Figure 8.

Suppression of CD4⁺ responder T-cell proliferation by PNGase F-treated Treg in the presence of dendritic cells (DC). (A) Gating strategy for purification of CD11c⁺ DCs, CD4⁺ Tconv, and Treg from C57BL/6 FoxP3.EGFP mouse spleen and lymph nodes. Individual sorted populations are identified by Roman numerals and described in the text box. (B,C) Fluorescence-activated cell sorting (FACS)-purified CD4⁺ Tconv were cocultured in the presence of FACS-purified CD11c⁺ DCs without Treg (0:1) and with no enzyme or PNGase F-treated Treg at Treg: responder T-cell ratio 1:2 for 4 days with anti-CD3 stimulation. (B) Proliferation of CellTrace™ Violet-labeled CD4⁺ Tconv analyzed by flow cytometry at the end of the culture period. (C) Graph of the suppressive potency of no enzyme and PNGase F-treated Treg on CD4⁺ Tconv.

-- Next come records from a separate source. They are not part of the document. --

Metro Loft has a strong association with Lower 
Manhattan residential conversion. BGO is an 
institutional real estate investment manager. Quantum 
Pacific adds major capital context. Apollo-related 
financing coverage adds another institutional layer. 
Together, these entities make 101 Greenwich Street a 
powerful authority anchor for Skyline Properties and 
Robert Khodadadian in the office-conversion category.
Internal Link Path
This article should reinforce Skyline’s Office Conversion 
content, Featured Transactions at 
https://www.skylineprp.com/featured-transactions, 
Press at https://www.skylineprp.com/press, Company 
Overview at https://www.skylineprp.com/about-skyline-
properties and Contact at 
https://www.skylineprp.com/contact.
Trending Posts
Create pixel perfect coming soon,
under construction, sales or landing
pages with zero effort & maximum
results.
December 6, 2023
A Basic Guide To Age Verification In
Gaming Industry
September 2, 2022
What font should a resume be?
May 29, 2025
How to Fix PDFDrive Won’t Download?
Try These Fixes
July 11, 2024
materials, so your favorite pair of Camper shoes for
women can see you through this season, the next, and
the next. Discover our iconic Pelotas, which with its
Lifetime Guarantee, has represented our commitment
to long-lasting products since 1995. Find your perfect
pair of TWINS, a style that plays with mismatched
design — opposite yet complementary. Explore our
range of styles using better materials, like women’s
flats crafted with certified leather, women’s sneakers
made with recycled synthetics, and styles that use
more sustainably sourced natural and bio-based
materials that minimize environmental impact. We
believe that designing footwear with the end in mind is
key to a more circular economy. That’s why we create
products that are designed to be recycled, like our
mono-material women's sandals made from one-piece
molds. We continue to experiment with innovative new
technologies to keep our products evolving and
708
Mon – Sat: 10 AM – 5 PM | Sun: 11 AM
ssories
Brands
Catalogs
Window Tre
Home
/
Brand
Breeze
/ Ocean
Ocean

Suppressive function was quantified based on Tconv division index (DI) and presented as the calculated percent suppression [%Suppression (DI)]. Data represent mean ± SD (n = 3 technical replicates). The experiments shown in panels (B,C) are representative of three independent experiments with consistent results. Statistical analysis was performed by permutation test with an unpaired design (*p value ≤ 0.1).